- Opening Delimiter -

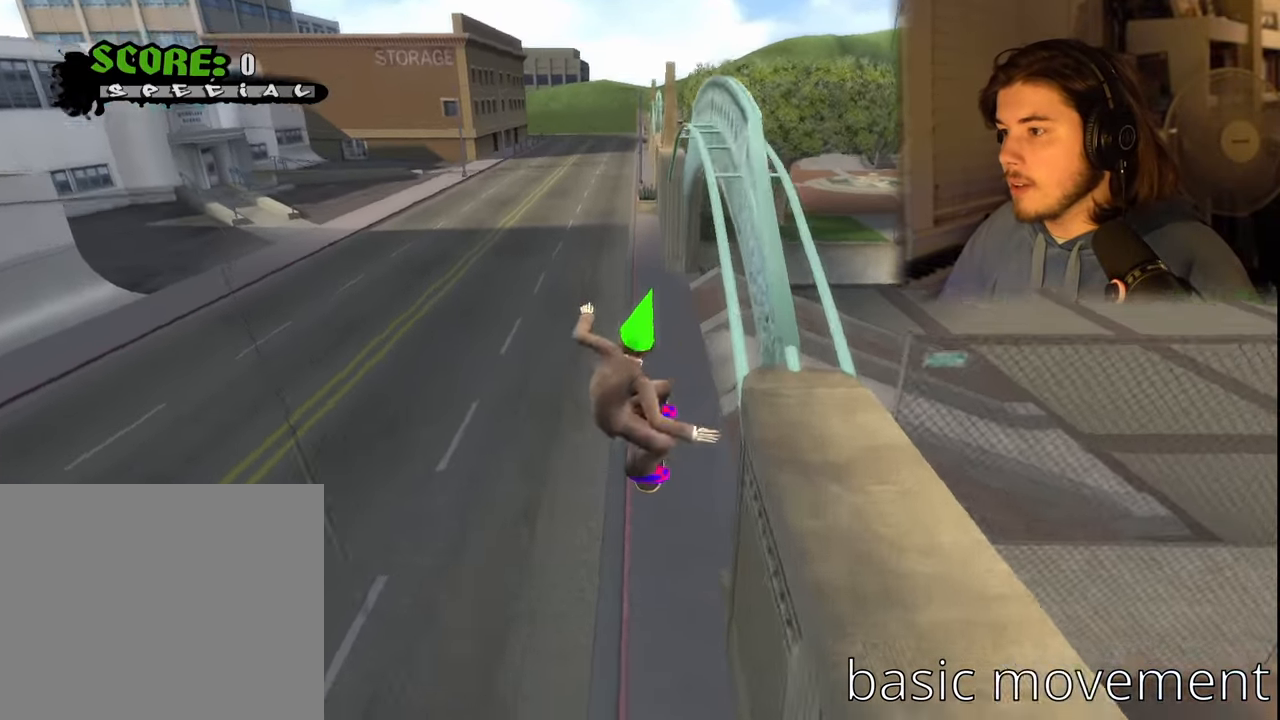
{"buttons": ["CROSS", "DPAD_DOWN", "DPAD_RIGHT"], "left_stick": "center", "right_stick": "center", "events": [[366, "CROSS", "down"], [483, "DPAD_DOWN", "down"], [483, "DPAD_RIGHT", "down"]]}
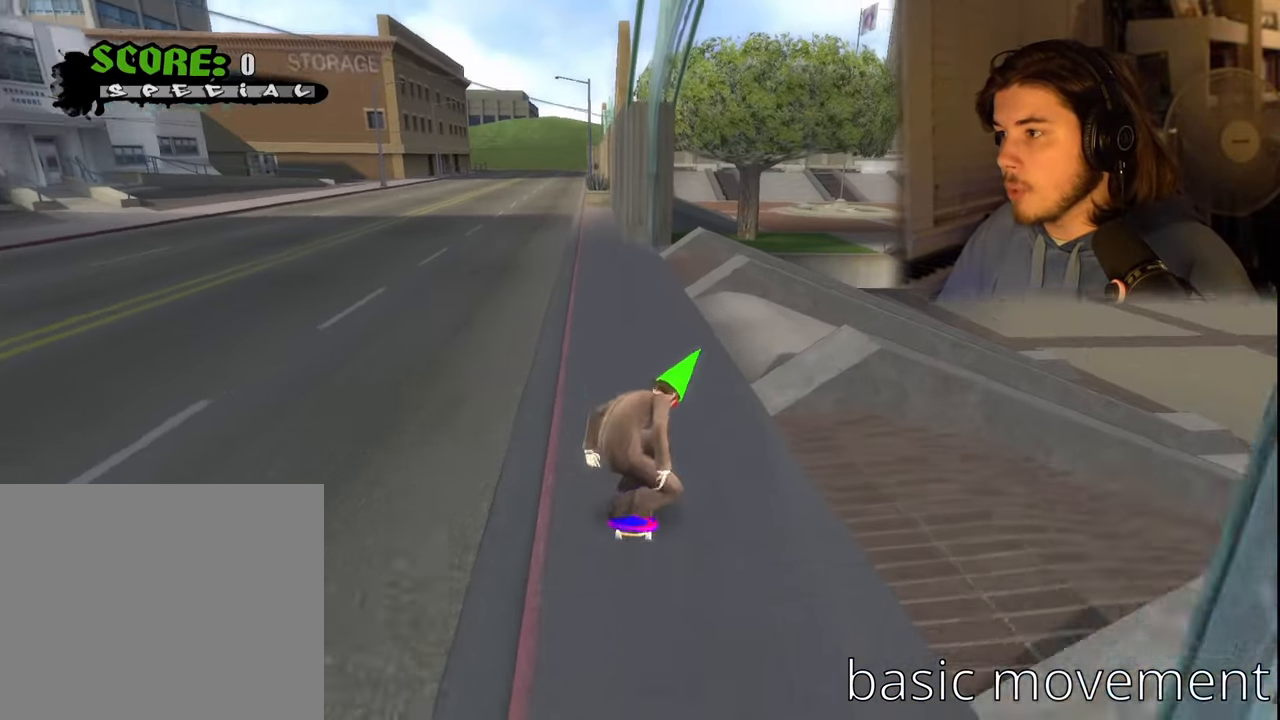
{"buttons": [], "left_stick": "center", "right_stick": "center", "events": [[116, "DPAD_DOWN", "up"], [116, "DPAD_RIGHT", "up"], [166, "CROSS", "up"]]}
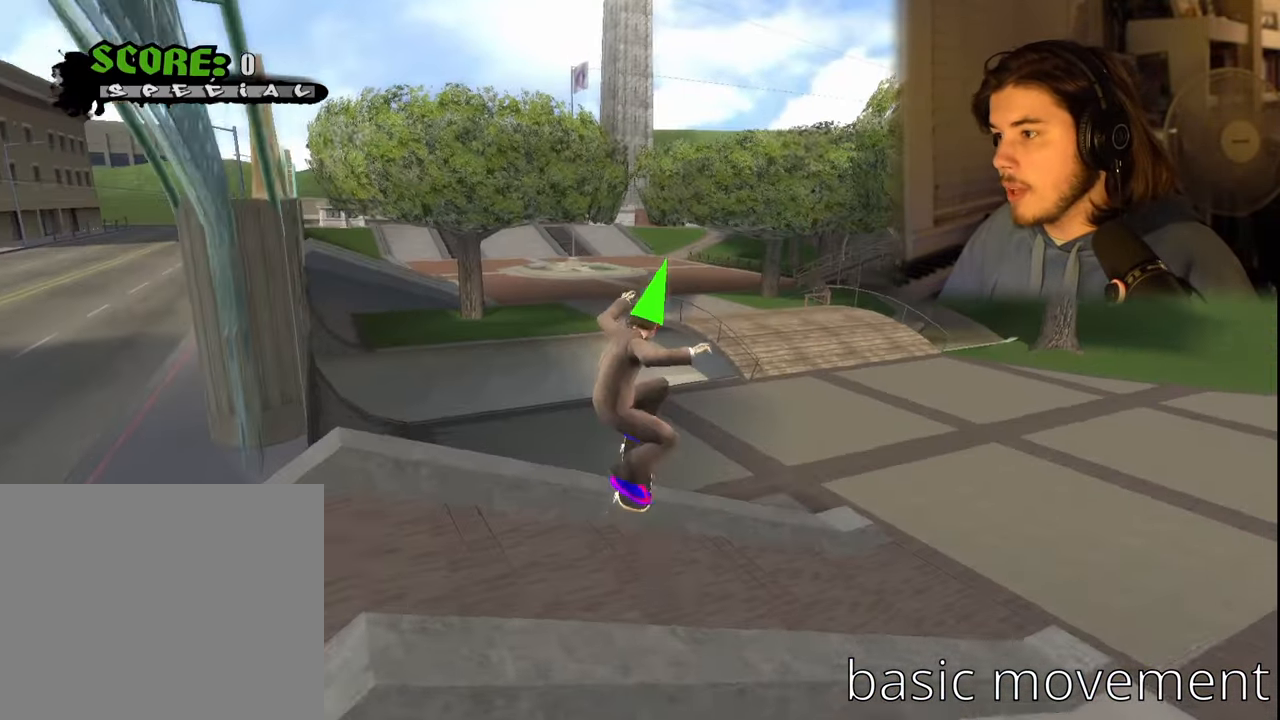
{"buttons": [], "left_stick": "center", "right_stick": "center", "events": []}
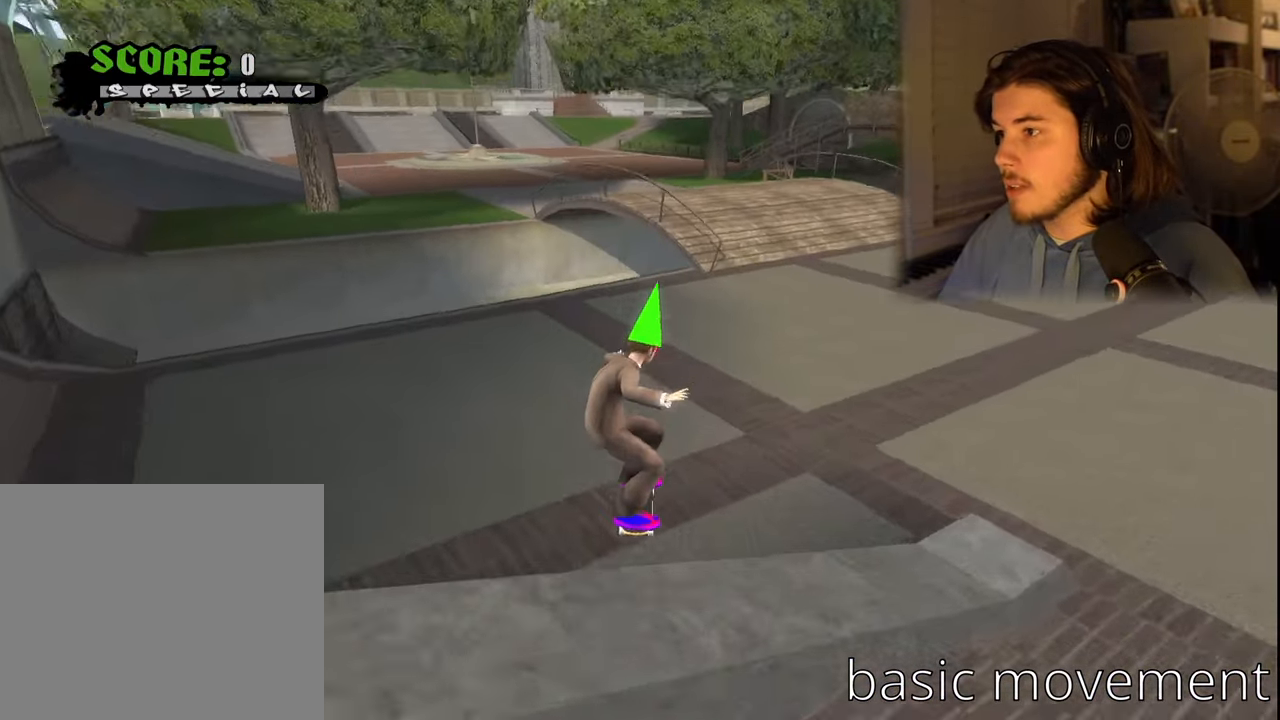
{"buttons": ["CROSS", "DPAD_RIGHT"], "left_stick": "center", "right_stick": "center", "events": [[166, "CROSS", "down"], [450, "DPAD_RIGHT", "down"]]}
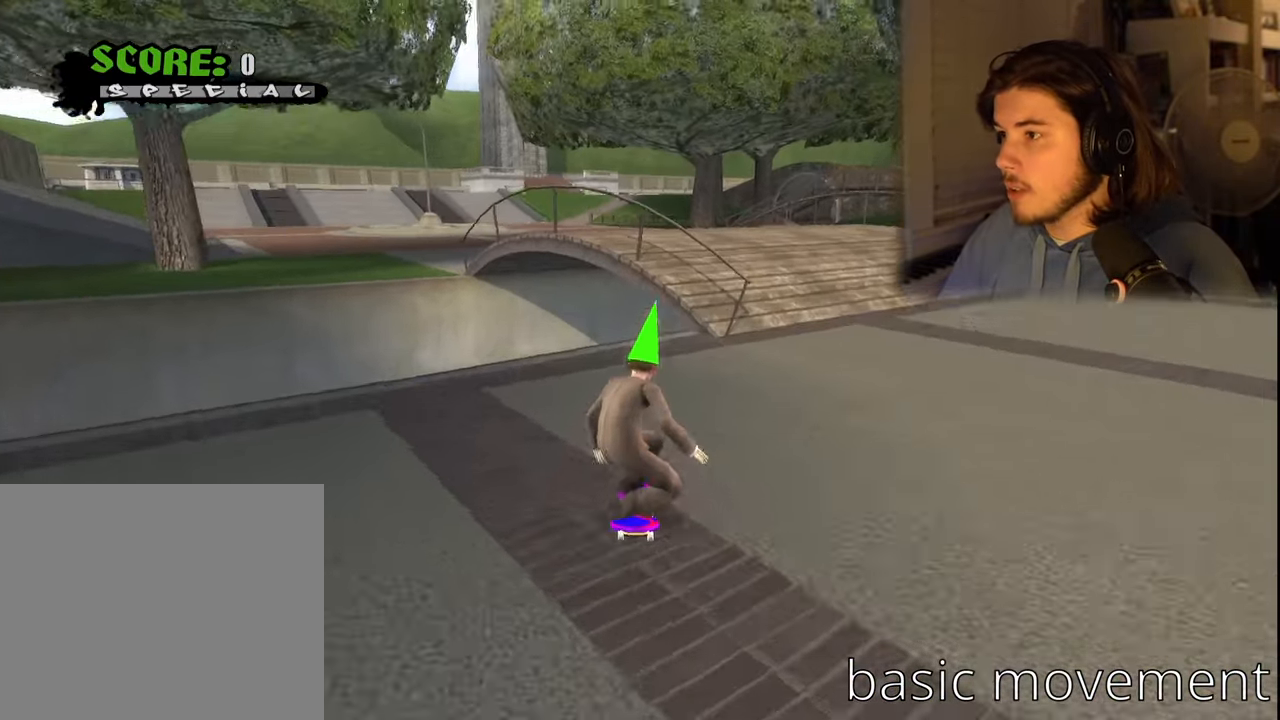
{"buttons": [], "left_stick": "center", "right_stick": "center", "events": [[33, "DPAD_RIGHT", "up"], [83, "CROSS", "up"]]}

- Closing Delimiter -

ACTION ITEM
If an entry above holds a picture, leave that picture out and print the rest exactly.

TASK RESULT
{"buttons": ["CROSS", "DPAD_DOWN", "DPAD_RIGHT"], "left_stick": "center", "right_stick": "center", "events": [[366, "CROSS", "down"], [483, "DPAD_DOWN", "down"], [483, "DPAD_RIGHT", "down"]]}
{"buttons": [], "left_stick": "center", "right_stick": "center", "events": [[116, "DPAD_DOWN", "up"], [116, "DPAD_RIGHT", "up"], [166, "CROSS", "up"]]}
{"buttons": [], "left_stick": "center", "right_stick": "center", "events": []}
{"buttons": ["CROSS", "DPAD_RIGHT"], "left_stick": "center", "right_stick": "center", "events": [[166, "CROSS", "down"], [450, "DPAD_RIGHT", "down"]]}
{"buttons": [], "left_stick": "center", "right_stick": "center", "events": [[33, "DPAD_RIGHT", "up"], [83, "CROSS", "up"]]}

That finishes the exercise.